#### EXERCISE PROMPT
Please retype the listing exactly as it appears, skipping each picture.

#### SOURCE DATA
________
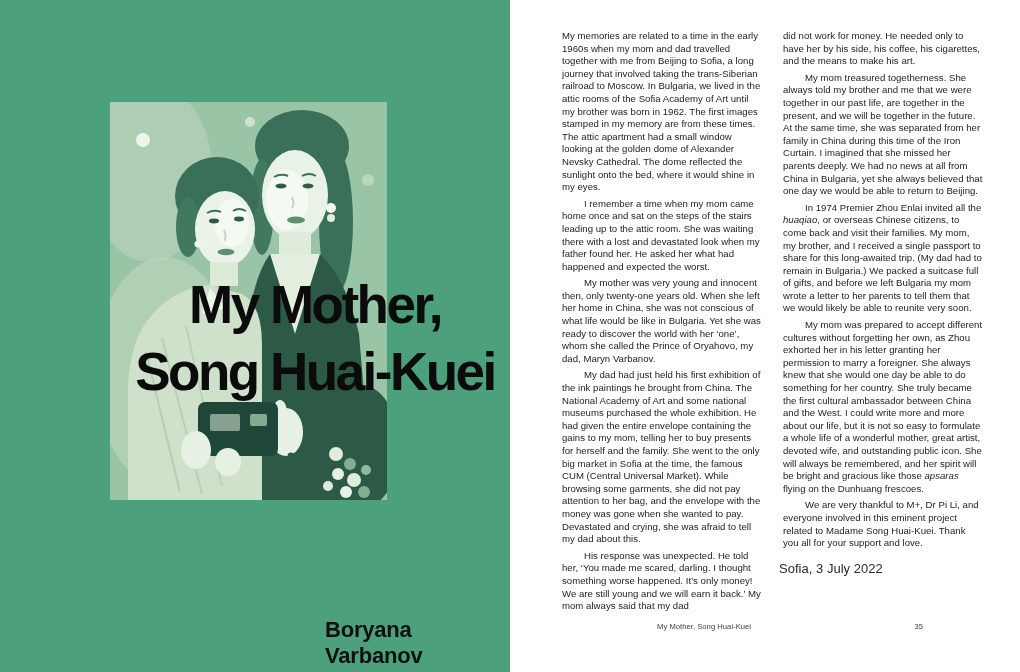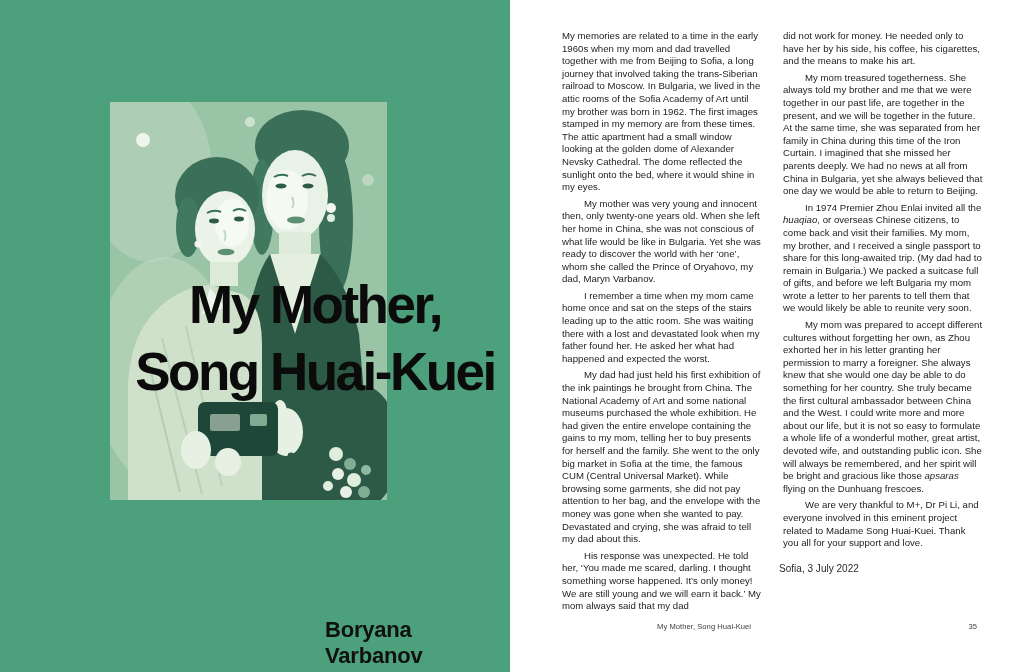--- a/index.html
+++ b/index.html
@@ -26,23 +26,23 @@
     font-size:22px;font-weight:bold;letter-spacing:-0.2px;color:#101010;margin-top:24px;
   }
   .article{
     position:absolute;left:558px;top:26px;display:flex;gap:13px;
     color:#1C1C1C;
   }
   .colm{width:208px;font-size:9.6px;line-height:12.6px;letter-spacing:0.02px;}
   .colm p{margin:4px;text-indent:22px;}
   .colm p.noindent{text-indent:0;}
   .colm em{}
-  .dateline{margin-top:13px;font-size:10px;color:#2A2A2A;}
+  .dateline{margin-top:13px;font-size:13px;color:#2A2A2A;}
   .footer{
-    position:absolute;left:657px;top:622px;width:320px;
+    position:absolute;left:657px;top:622px;width:266px;
     display:flex;justify-content:space-between;
     font-size:7.6px;color:#3C3C3C;letter-spacing:0.05px;
   }
 </style>
 </head>
 <body>
 
 <div class="spread">
 
   <div class="left-page">
@@ -125,22 +125,22 @@
       <div>My Mother,</div>
       <div>Song Huai-Kuei</div>
     </div>
 
     <div class="author">Boryana Varbanov</div>
   </div>
 
   <div class="article">
     <div class="colm">
         <p class="noindent"><span>My memories are related to a time in the early 1960s when my mom and dad travelled together with me from Beijing to Sofia, a long journey that involved taking the trans-Siberian railroad to Moscow. In Bulgaria, we lived in the attic rooms of the Sofia Academy of Art until my brother was born in 1962. The first images stamped in my memory are from these times. The attic apartment had a small window looking at the golden dome of Alexander Nevsky Cathedral. The dome reflected the sunlight onto the bed, where it would shine in my eyes.</span></p>
+        <p><span>I remember a time when my mom came home once and sat on the steps of the stairs leading up to the attic room. She was waiting there with a lost and devastated look when my father found her. He asked her what had happened and expected the worst.</span></p>
         <p><span>My mother was very young and innocent then, only twenty-one years old. When she left her home in China, she was not conscious of what life would be like in Bulgaria. Yet she was ready to discover the world with her ‘one’, whom she called the Prince of Oryahovo, my dad, Maryn Varbanov.</span></p>
-        <p><span>I remember a time when my mom came home once and sat on the steps of the stairs leading up to the attic room. She was waiting there with a lost and devastated look when my father found her. He asked her what had happened and expected the worst.</span></p>
         <p><span>My dad had just held his first exhibition of the ink paintings he brought from China. The National Academy of Art and some national museums purchased the whole exhibition. He had given the entire envelope containing the gains to my mom, telling her to buy presents for herself and the family. She went to the only big market in Sofia at the time, the famous CUM (Central Universal Market). While browsing some garments, she did not pay attention to her bag, and the envelope with the money was gone when she wanted to pay. Devastated and crying, she was afraid to tell my dad about this.</span></p>
         <p><span>His response was unexpected. He told her, ‘You made me scared, darling. I thought something worse happened. It’s only money! We are still young and we will earn it back.’ My mom always said that my dad</span></p>
       </div>
     <div class="colm">
         <p class="noindent"><span>did not work for money. He needed only to have her by his side, his coffee, his cigarettes, and the means to make his art.</span></p>
         <p><span>My mom treasured togetherness. She always told my brother and me that we were together in our past life, are together in the present, and we will be together in the future. At the same time, she was separated from her family in China during this time of the Iron Curtain. I imagined that she missed her parents deeply. We had no news at all from China in Bulgaria, yet she always believed that one day we would be able to return to Beijing.</span></p>
         <p><span>In 1974 Premier Zhou Enlai invited all the </span><em>huaqiao</em><span>, or overseas Chinese citizens, to come back and visit their families. My mom, my brother, and I received a single passport to share for this long-awaited trip. (My dad had to remain in Bulgaria.) We packed a suitcase full of gifts, and before we left Bulgaria my mom wrote a letter to her parents to tell them that we would likely be able to reunite very soon.</span></p>
         <p><span>My mom was prepared to accept different cultures without forgetting her own, as Zhou exhorted her in his letter granting her permission to marry a foreigner. She always knew that she would one day be able to do something for her country. She truly became the first cultural ambassador between China and the West. I could write more and more about our life, but it is not so easy to formulate a whole life of a wonderful mother, great artist, devoted wife, and outstanding public icon. She will always be remembered, and her spirit will be bright and gracious like those </span><em>apsaras</em><span> flying on the Dunhuang frescoes.</span></p>
         <p><span>We are very thankful to M+, Dr Pi Li, and everyone involved in this eminent project related to Madame Song Huai-Kuei. Thank you all for your support and love.</span></p>
         <div class="dateline">Sofia, 3 July 2022</div>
________
#### SOLUTION TO THIS TASK
--- a/index.html
+++ b/index.html
@@ -26,23 +26,23 @@
     font-size:22px;font-weight:bold;letter-spacing:-0.2px;color:#101010;margin-top:24px;
   }
   .article{
     position:absolute;left:558px;top:26px;display:flex;gap:13px;
     color:#1C1C1C;
   }
   .colm{width:208px;font-size:9.6px;line-height:12.6px;letter-spacing:0.02px;}
   .colm p{margin:4px;text-indent:22px;}
   .colm p.noindent{text-indent:0;}
   .colm em{}
-  .dateline{margin-top:13px;font-size:10px;color:#2A2A2A;}
+  .dateline{margin-top:13px;font-size:13px;color:#2A2A2A;}
   .footer{
-    position:absolute;left:657px;top:622px;width:320px;
+    position:absolute;left:657px;top:622px;width:266px;
     display:flex;justify-content:space-between;
     font-size:7.6px;color:#3C3C3C;letter-spacing:0.05px;
   }
 </style>
 </head>
 <body>
 
 <div class="spread">
 
   <div class="left-page">
@@ -125,22 +125,22 @@
       <div>My Mother,</div>
       <div>Song Huai-Kuei</div>
     </div>
 
     <div class="author">Boryana Varbanov</div>
   </div>
 
   <div class="article">
     <div class="colm">
         <p class="noindent"><span>My memories are related to a time in the early 1960s when my mom and dad travelled together with me from Beijing to Sofia, a long journey that involved taking the trans-Siberian railroad to Moscow. In Bulgaria, we lived in the attic rooms of the Sofia Academy of Art until my brother was born in 1962. The first images stamped in my memory are from these times. The attic apartment had a small window looking at the golden dome of Alexander Nevsky Cathedral. The dome reflected the sunlight onto the bed, where it would shine in my eyes.</span></p>
+        <p><span>I remember a time when my mom came home once and sat on the steps of the stairs leading up to the attic room. She was waiting there with a lost and devastated look when my father found her. He asked her what had happened and expected the worst.</span></p>
         <p><span>My mother was very young and innocent then, only twenty-one years old. When she left her home in China, she was not conscious of what life would be like in Bulgaria. Yet she was ready to discover the world with her ‘one’, whom she called the Prince of Oryahovo, my dad, Maryn Varbanov.</span></p>
-        <p><span>I remember a time when my mom came home once and sat on the steps of the stairs leading up to the attic room. She was waiting there with a lost and devastated look when my father found her. He asked her what had happened and expected the worst.</span></p>
         <p><span>My dad had just held his first exhibition of the ink paintings he brought from China. The National Academy of Art and some national museums purchased the whole exhibition. He had given the entire envelope containing the gains to my mom, telling her to buy presents for herself and the family. She went to the only big market in Sofia at the time, the famous CUM (Central Universal Market). While browsing some garments, she did not pay attention to her bag, and the envelope with the money was gone when she wanted to pay. Devastated and crying, she was afraid to tell my dad about this.</span></p>
         <p><span>His response was unexpected. He told her, ‘You made me scared, darling. I thought something worse happened. It’s only money! We are still young and we will earn it back.’ My mom always said that my dad</span></p>
       </div>
     <div class="colm">
         <p class="noindent"><span>did not work for money. He needed only to have her by his side, his coffee, his cigarettes, and the means to make his art.</span></p>
         <p><span>My mom treasured togetherness. She always told my brother and me that we were together in our past life, are together in the present, and we will be together in the future. At the same time, she was separated from her family in China during this time of the Iron Curtain. I imagined that she missed her parents deeply. We had no news at all from China in Bulgaria, yet she always believed that one day we would be able to return to Beijing.</span></p>
         <p><span>In 1974 Premier Zhou Enlai invited all the </span><em>huaqiao</em><span>, or overseas Chinese citizens, to come back and visit their families. My mom, my brother, and I received a single passport to share for this long-awaited trip. (My dad had to remain in Bulgaria.) We packed a suitcase full of gifts, and before we left Bulgaria my mom wrote a letter to her parents to tell them that we would likely be able to reunite very soon.</span></p>
         <p><span>My mom was prepared to accept different cultures without forgetting her own, as Zhou exhorted her in his letter granting her permission to marry a foreigner. She always knew that she would one day be able to do something for her country. She truly became the first cultural ambassador between China and the West. I could write more and more about our life, but it is not so easy to formulate a whole life of a wonderful mother, great artist, devoted wife, and outstanding public icon. She will always be remembered, and her spirit will be bright and gracious like those </span><em>apsaras</em><span> flying on the Dunhuang frescoes.</span></p>
         <p><span>We are very thankful to M+, Dr Pi Li, and everyone involved in this eminent project related to Madame Song Huai-Kuei. Thank you all for your support and love.</span></p>
         <div class="dateline">Sofia, 3 July 2022</div>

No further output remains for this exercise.